Там был забор. Стебли высохли, и в них стучал ветер.
– Только я не понимаю, почему дядя Мори не послал Верша. – Сказала Кэдди. – Верш ничего не сказал бы. – Миссис Паттерсон смотрела из окна. – Подожди здесь. – Сказала Кэдди. – Вот тут. Я сейчас вернусь. Дай мне письмо. – Она взяла письмо из моего кармана. – Держи руки в карманах. – Она перелезла через забор с письмом в руке и пошла сквозь бурые стучащие цветы. Миссис Паттерсон подошла к двери, и открыла ее, и стояла там.

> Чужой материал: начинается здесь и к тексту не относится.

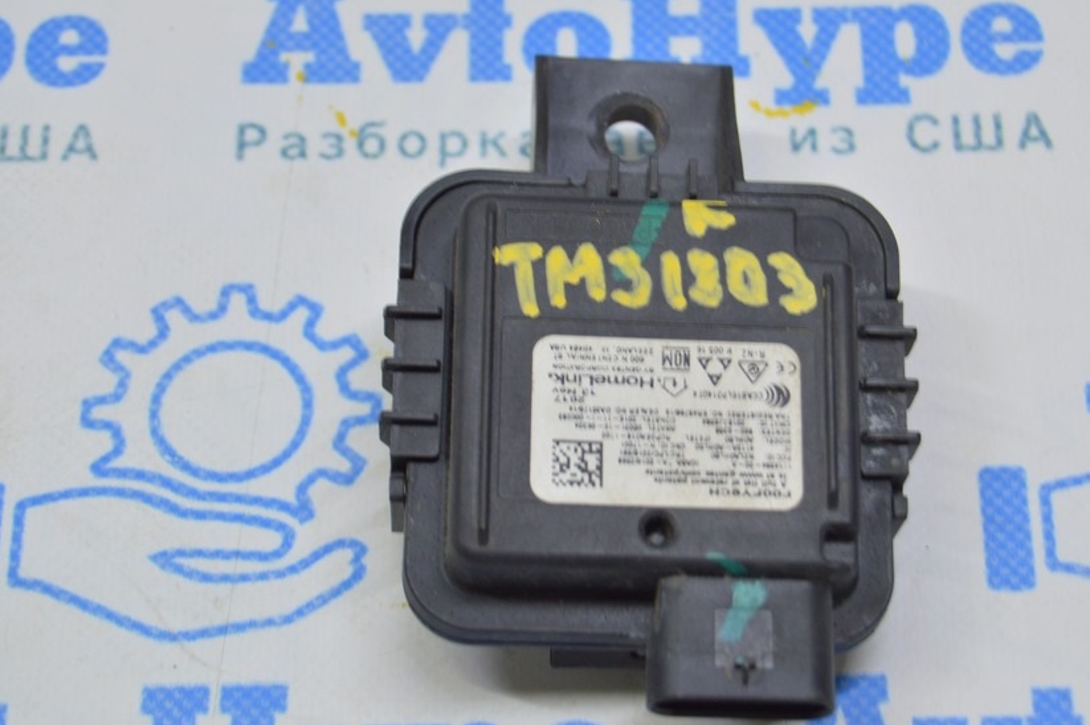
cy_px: 306
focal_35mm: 103
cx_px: 628
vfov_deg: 13.3
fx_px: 3106
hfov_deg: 19.9
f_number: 5.6
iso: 400
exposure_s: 1/20
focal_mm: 55
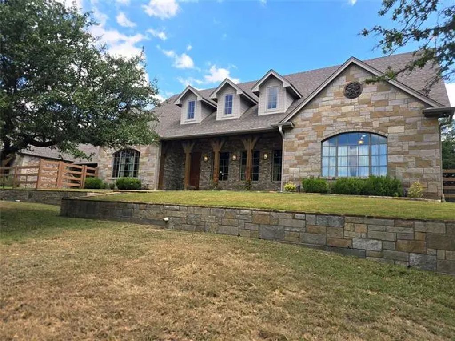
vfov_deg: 58.9
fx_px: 302
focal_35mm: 23
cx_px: 228
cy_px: 170
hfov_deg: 73.9
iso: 12
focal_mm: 6.3
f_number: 1.7
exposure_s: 1/333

Мистер Паттерсон рубил в зеленых цветах. Он перестал рубить и посмотрел на меня. Миссис Паттерсон шла через сад бегом. Когда я увидел ее глаза, я начал плакать. Эй, ты, идиот, сказала миссис Паттерсон, я же говорила ему, чтобы он больше никогда не присылал тебя одного. Дай его мне. Быстрее. Мистер Паттерсон шел к нам быстро с тяпкой. Миссис Паттерсон нагнулась через забор, протягивая свою руку. Она старалась перелезть через забор. Дай его мне, сказала она, дай его мне. Мистер Паттерсон перелез через забор. Он взял письмо. Платье миссис Паттерсон зацепилось в заборе. Я опять увидел ее глаза, и я побежал вниз по холму.
– Там ничего, кроме домов, нету. – Сказал Ластер. – Мы пойдем к ручью.
Внизу у ручья они стирали. Одна пела. Я чуял белье, которое хлопало, и дым, который качался через ручей.
– Ты оставайся тут. – Сказал Ластер. – Там тебе делать нечего. Они наверняка в тебя заедут.
– Чего он хочет сделать.
– Он сам не знает, чего он хочет сделать. – Сказал Ластер. – Он думает, что он хочет пойти вон туда, где они гоняют мячик. Сиди тут и играй с цветочком дурмана. Посмотри-ка, как ребята играют в ручье, раз уж тебе приспичило на что-то смотреть. Почему ты не можешь вести себя, как все люди. – Я сел на берегу, где они стирали, и дым качался синий.
– Вы тут не видали четвертака. – Сказал Ластер.